Saturday, July 21, 2007

Review of "Is the Reformation Over?"

As all of the official reviewers have noted, this authoritative summary of the issues from Noll and Nystrom is first rate. I have nothing to add on that score. The question for me is a policy one. What do their conclusions mean for institutions like ours who have been steeped in the Protestant tradition and who continue to see themselves as espousing a certain Protestant ethos in our educational efforts?

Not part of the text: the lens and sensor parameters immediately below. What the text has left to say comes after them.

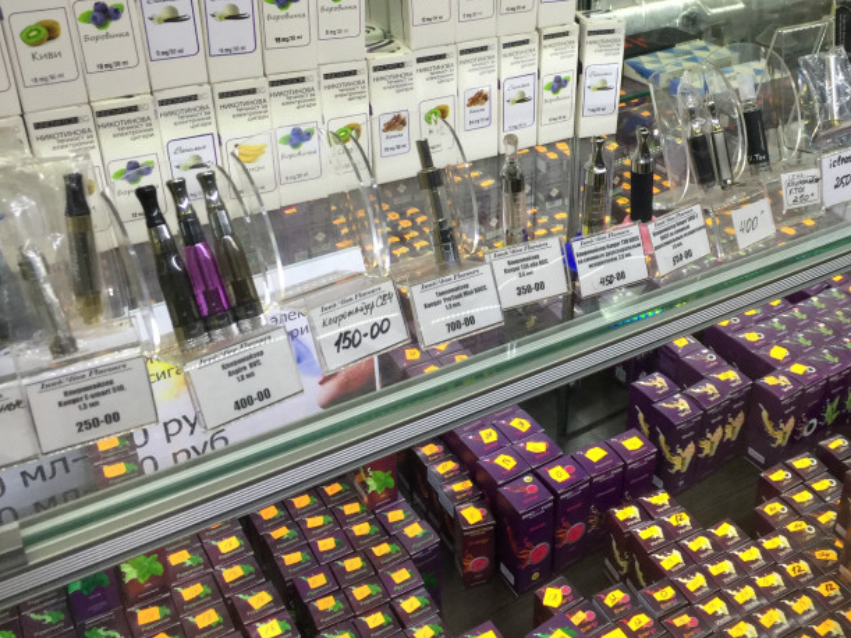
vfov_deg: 37.5
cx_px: 543
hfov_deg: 48.4
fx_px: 934
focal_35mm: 38
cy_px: 244
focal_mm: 4.15
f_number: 2.2
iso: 50
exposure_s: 1/33
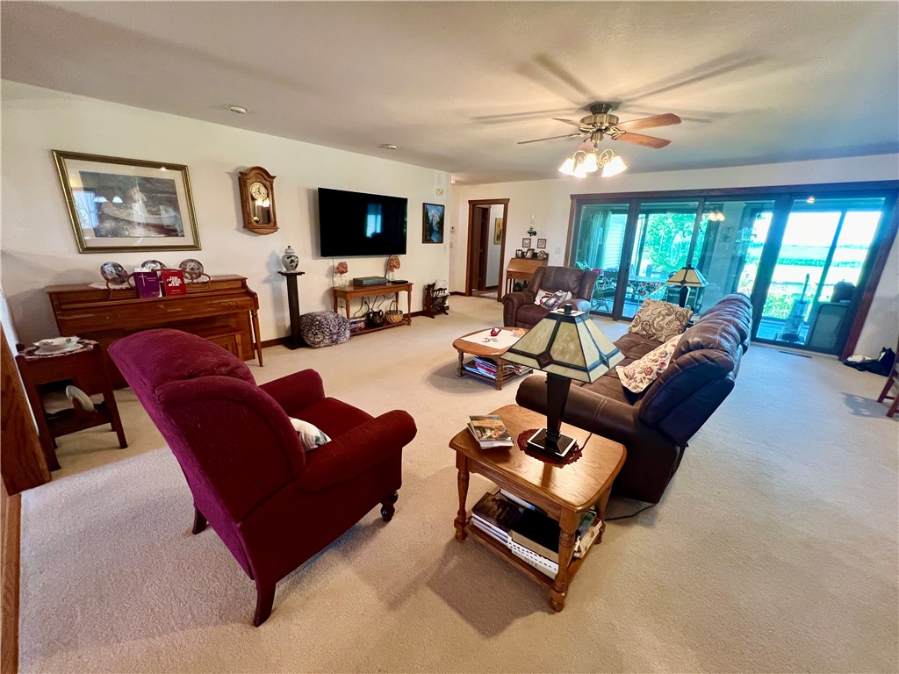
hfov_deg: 106.2
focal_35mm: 13
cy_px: 337
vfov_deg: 89.9
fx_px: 338
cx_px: 450
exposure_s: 1/60
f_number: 1.8
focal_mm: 1.57
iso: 320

My thinking on the topic hasn't really changed as a result of reading this book. Have Catholics and Protestants come closer together since Vatican II? Undoubtedly. Are there still significant differences between the two groups in terms of their basic worldviews and theologies? Also yes. Of the two major initial breaking points, sola fides and sola scriptura, the hurdle of "justification by faith" has more or less been overcome, but the issue of church authority persists.

With that question of church authority still a major different in our "languages" speak Christian truth, I cannot yet support hiring a professing to a full-time position in which that individual would be one of the primary purveyors of our historically Protestant understanding of reality. That means, in my book, that I accept a place like JBU hiring staff and adjuncts who are professing Catholics, but not hiring full-time faculty, cabinet members, or a President who shares such views. Those are still steps too far if we are to continue the important work of speaking a particular understanding of Christianity to our students and to the wider culture. That is our mission, and hiring individuals to be the primary communicators of that vision who do not share crucial aspects of that vision seems to me inappropriate, however much I personally have moved toward the Catholic tradition (by joining the Episcopal Church) and however much the godparents of my son and others at JBU (and in the CCCU) strongly disagree with me.